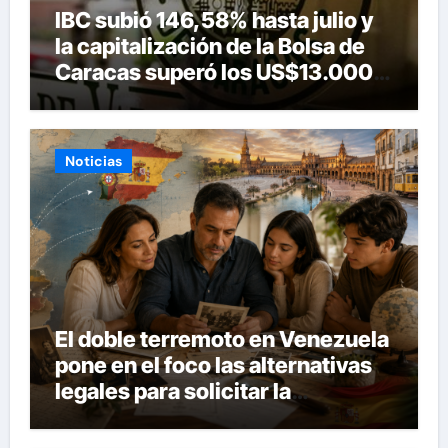
IBC subió 146,58% hasta julio y
la capitalización de la Bolsa de
Caracas superó los US$13.000
millones
Noticias
El doble terremoto en Venezuela
pone en el foco las alternativas
legales para solicitar la
nacionalidad por parte de
personas con vínculos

To do: Lines from the one containing "Caracas superó los US$13.000" to the last line above, both included: copy these exactly and write nothing else.

Exercise output:
Caracas superó los US$13.000
millones
Noticias
El doble terremoto en Venezuela
pone en el foco las alternativas
legales para solicitar la
nacionalidad por parte de
personas con vínculos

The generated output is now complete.